WHAT TO DO> Beginning with the line that contains "nose: (83, 1947)", extract each line through the end of the listing below, with no additions or omissions.

☆ ☆ ☆

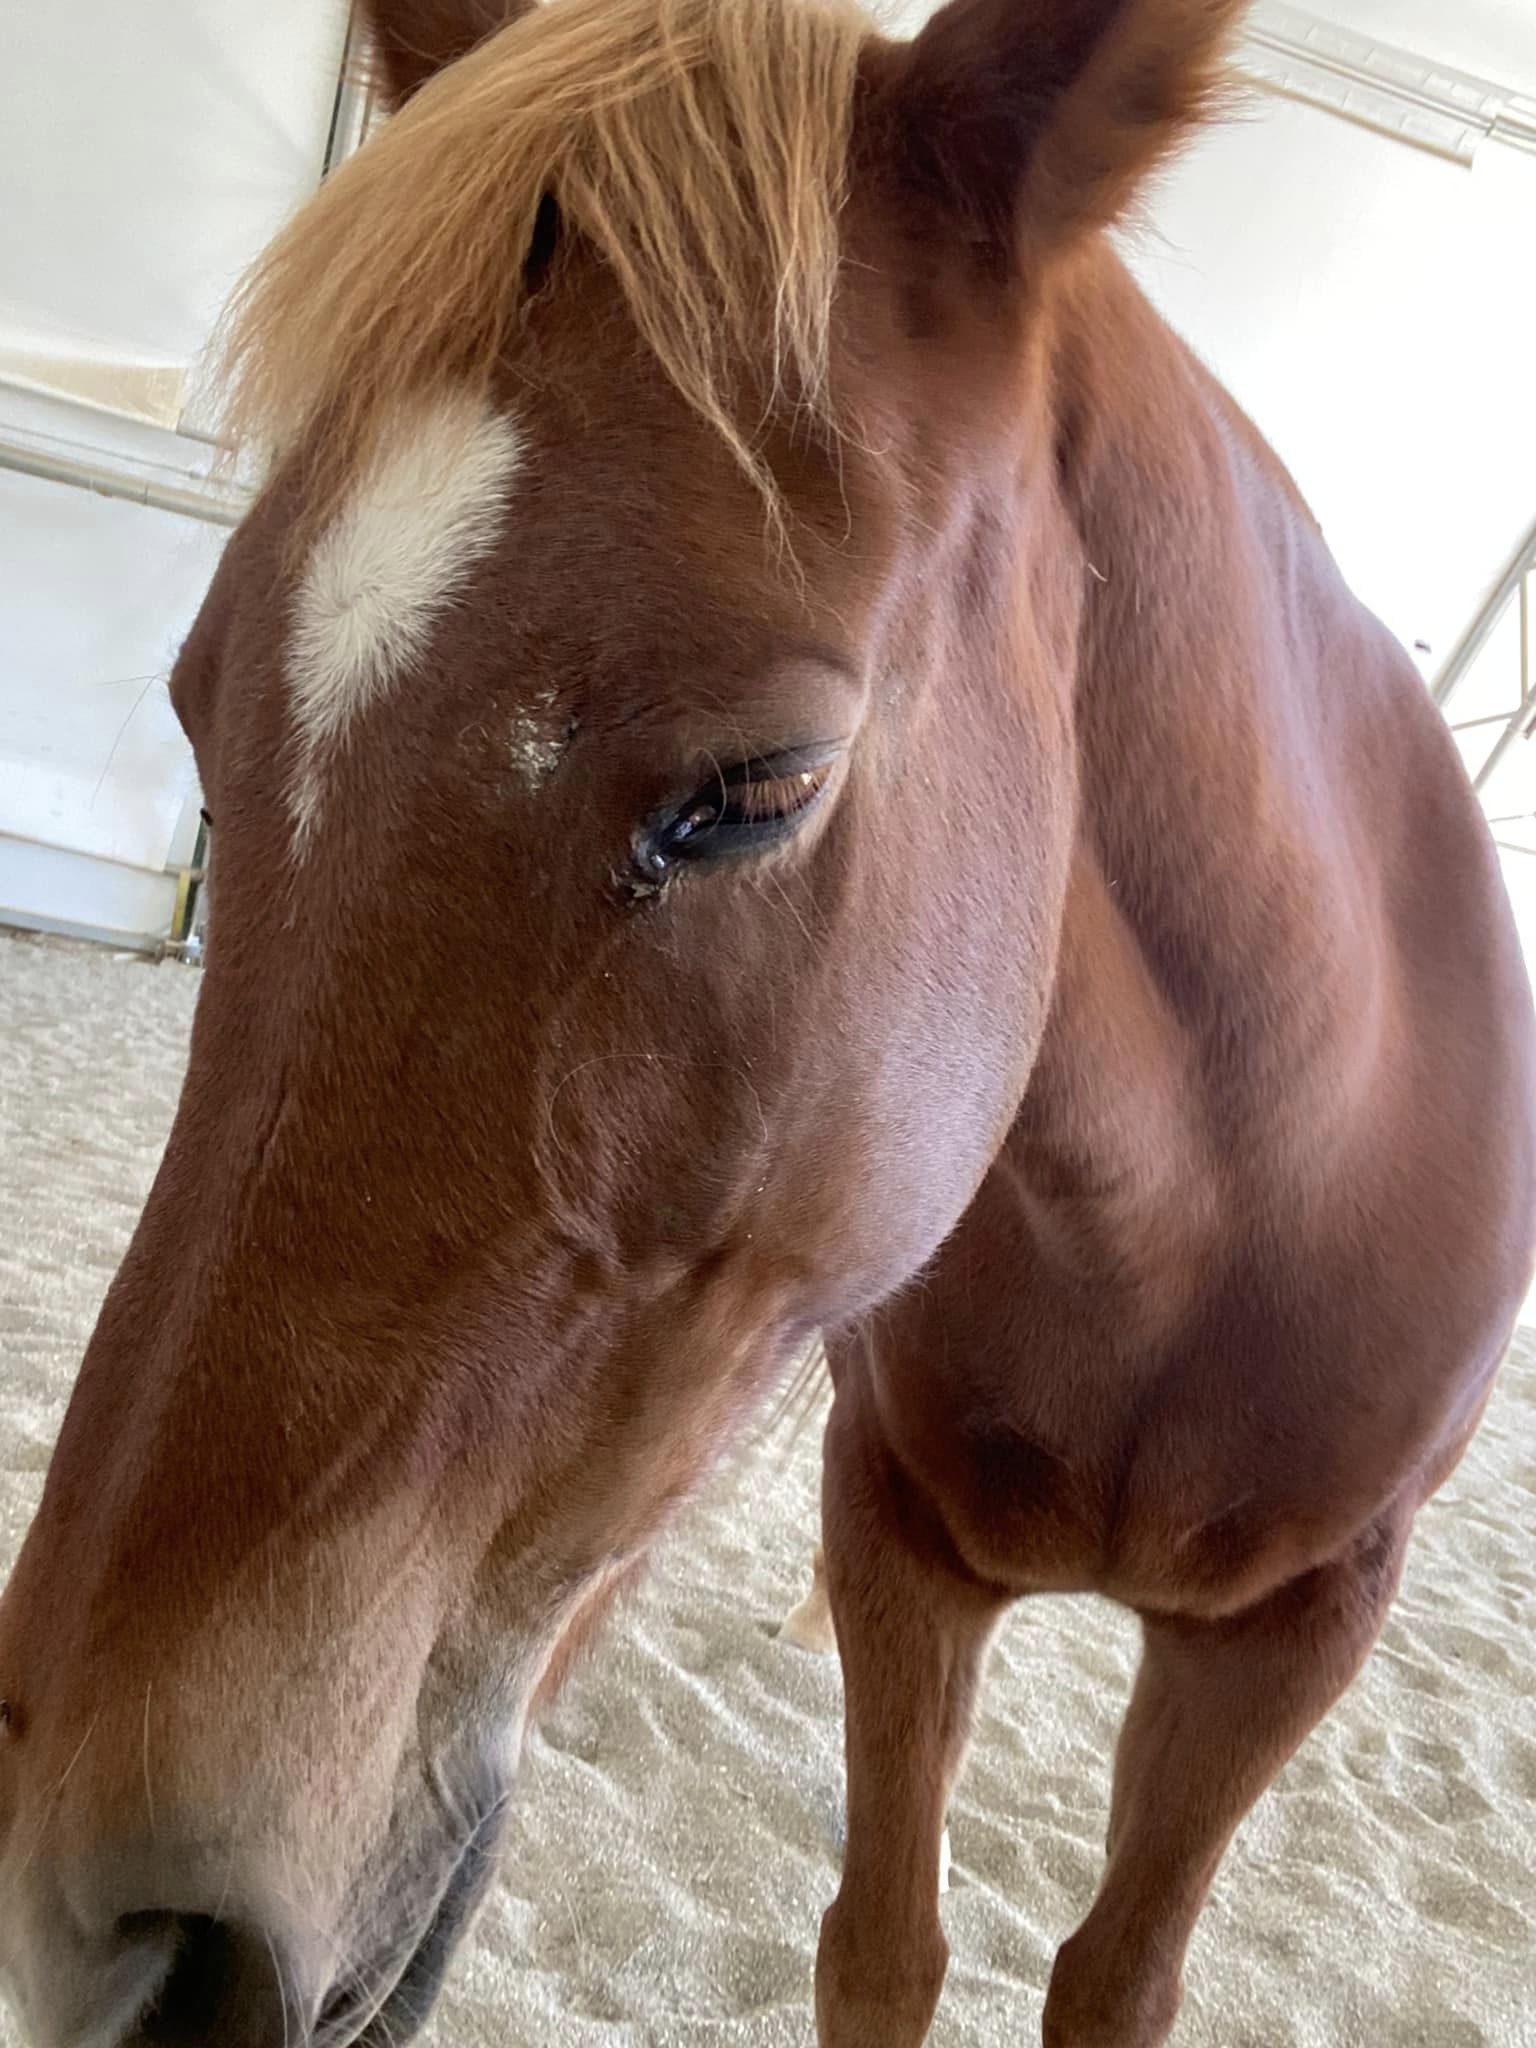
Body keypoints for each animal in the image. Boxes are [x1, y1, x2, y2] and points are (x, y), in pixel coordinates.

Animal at [2, 0, 1531, 2042]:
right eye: (199, 704)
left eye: (762, 789)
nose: (83, 1947)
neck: (1229, 1208)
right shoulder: (898, 1538)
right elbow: (878, 1948)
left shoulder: (1288, 1639)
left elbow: (1113, 1976)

☆ ☆ ☆

ANSWER BOX>
nose: (83, 1947)
neck: (1229, 1208)
right shoulder: (898, 1538)
right elbow: (878, 1948)
left shoulder: (1288, 1639)
left elbow: (1113, 1976)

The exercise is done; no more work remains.